Maybe it was a Halloween hex or a ghostie-goblin spell, but at that point the started talking to the puppets and the puppets answered them! The fuzz told the puppets that they were creating a public nuisance by walking in and out of the Frame of Reference, and that if they continued they would be arrested.
Cop: "We warn you that if you don't remove yourselves from the area you'll be arrested for blocking a public thoroughfare."
Puppet: "Who is the public?"
Cop: "I couldn't care less; I'll take you in. Now get a move on."
Puppet: "I declare myself public -- I am a public. The streets are public. The streets are free."
The puppets then walked on, whereupon the cops grabbed them and the puppeteers under them and arrested them. They threw the puppets and five of the Diggers in the paddy
waggon. One Digger reported that there were two signs in the wagon saying, "VOTE FOR REAGAN!"
About 200 people outside the wagon started booing, then chanted, "FRAME -- UP, FRAME -- UP!" The Diggers inside responded with "PUB --
LIC, PUB -- LIC!" Some of the chanters on the outside looked through their frame mandalas and switched to "CHECK YOUR FRAMES OF REFERENCE!"
Another man was arrested for objecting to the first arrests, saying, "These are our streets."
The crowd of about 600 was ordered to move on, but everyone started the "Intersection" game again, and a Digger set up a portable phonograph and played records and people started dancing. After 20 minutes or so, the fuzz drifted off.
The arrested Diggers were later released on their own recognizance.

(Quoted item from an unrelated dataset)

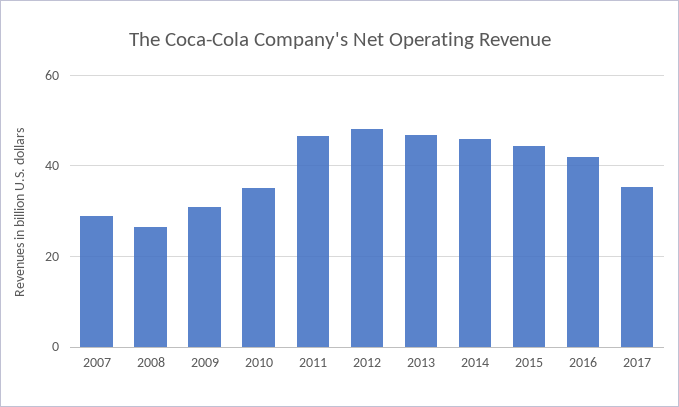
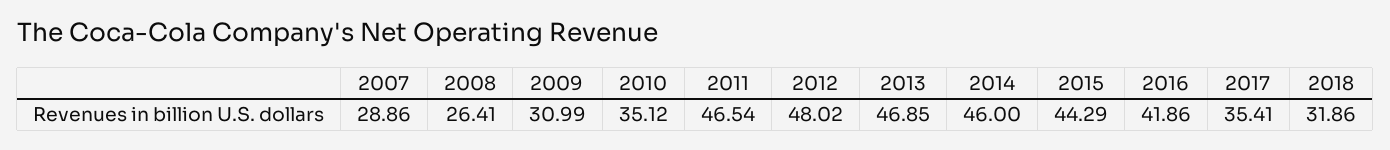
2018: none -> 31.86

BARB has learned that the ACLU or attorney Ruth Jacobs is to handle the case, which has been continued to Nov. 9 at 10 p.m.
While in their jail cells the Diggers sang "Avanti Populi" (an Italian Communist rallying song) and "Marat, We're Poor" from "Marat/Sade," ending with "We Want Revolution Now!"

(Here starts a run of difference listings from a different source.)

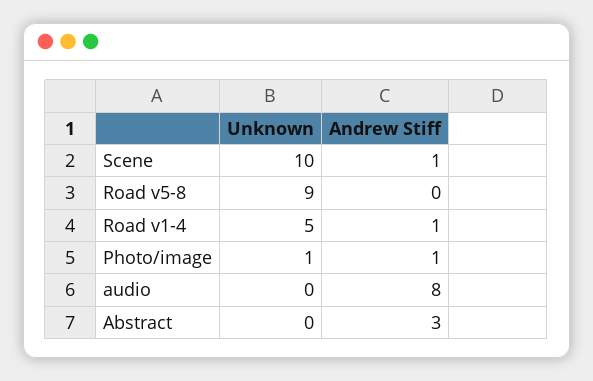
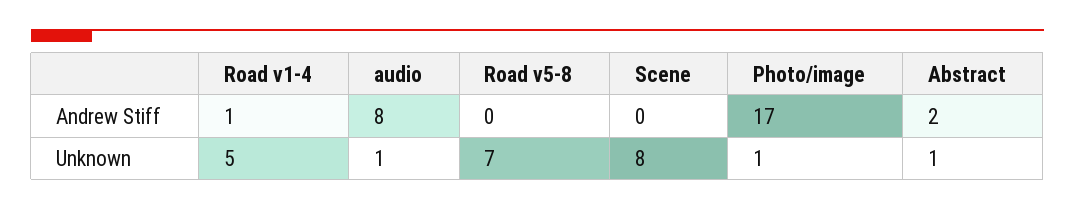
Unknown, Scene: 10 -> 8
Andrew Stiff, Scene: 1 -> 0
Unknown, Road v5-8: 9 -> 7
Andrew Stiff, Photo/image: 1 -> 17
Unknown, audio: 0 -> 1
Unknown, Abstract: 0 -> 1
Andrew Stiff, Abstract: 3 -> 2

Despite all of the above events, the Diggers distributed food to about 55 people on schedule Monday (on the weekends they feed up to 200). Last Thursday and Friday they brought food across the Bay to the freedom schools during the boycott in Oakland. Friday they brought their bounty here for the Oakland high school students that were on campus. The word is out that Mark Comfort digs the Diggers.

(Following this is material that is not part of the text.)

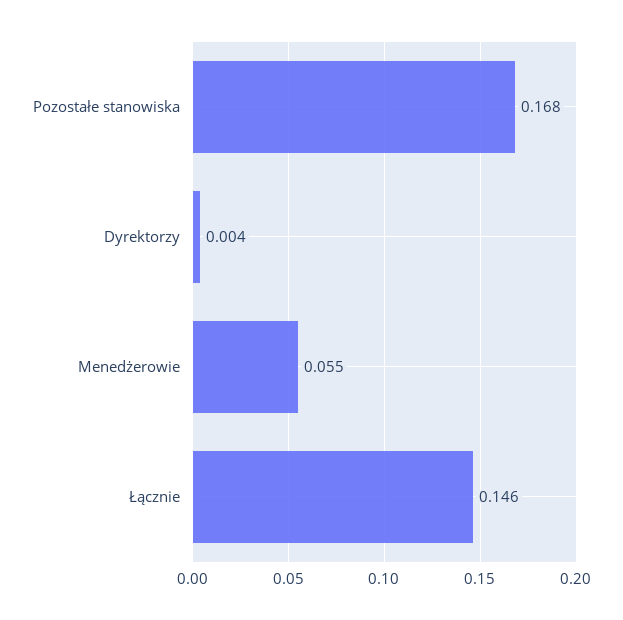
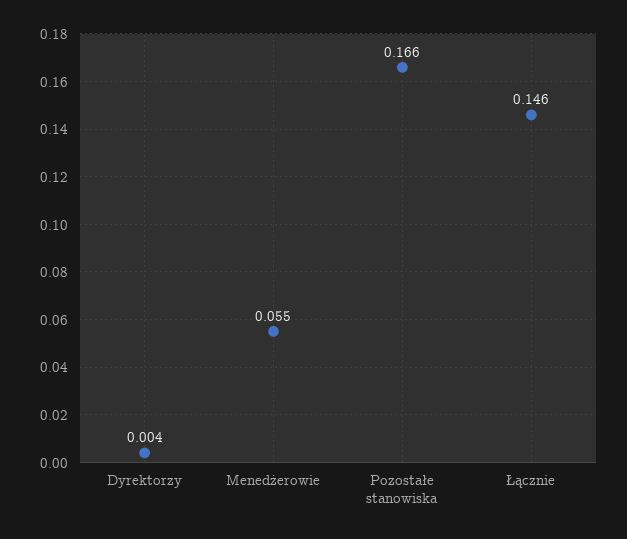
Pozostałe stanowiska: 0.168 -> 0.166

If anyone wants to delve the Diggers and pick up on their style, they can find out how it's done any afternoon at 4:00 at the Panhandle (near Masonic) of Golden Gate Park in San Francisco.
This week the Diggers are renovating a garage in the Haight, where they will open a 24-hour Frame of Reference exchange, which will provide at no charge all kinds of necessities of life to those who need them. The only expense they foresee is the gas for the transportation of goods.
Another project underway is the developing of sewing circles and baby-sitting circles.
At this time the Diggers are trying to contact the Minutemen and challenge them to a flag-football game in the Panhandle.
The Diggers always let people know what they are doing by distributing leaflets announcing their plans in poetry and prose, so watch for the Digger Papers.
San Francisco Chronicle, Nov. 30, 1966, p. 1
[Photo as it appeared on the front page of the SF Chronicle, Nov 30, 1966. The
five Diggers were exiting City Hall when the Chronicle photographer asked them
to pose. Click on image for larger version of photograph.]
Charges were dropped yesterday against these five young men, who gave a Halloween puppet show at the corner of Haight and Ashbury streets.
San Francisco Municipal Court Judge Elton C. Lawless acted reluctantly at the urging of Deputy District Attorney Arthur Schaffer, who said, "further investigation indicates that the charges (of creating a public nuisance) should be dismissed in the interests of justice."
Celebrating their release were (from left): Robert Morticello, the sculptor who created the nine-foot puppets; Emmett Grogan and Pierre
Minnault, actors; Peter Berg, a writer; and Brooks Bucher, unemployed.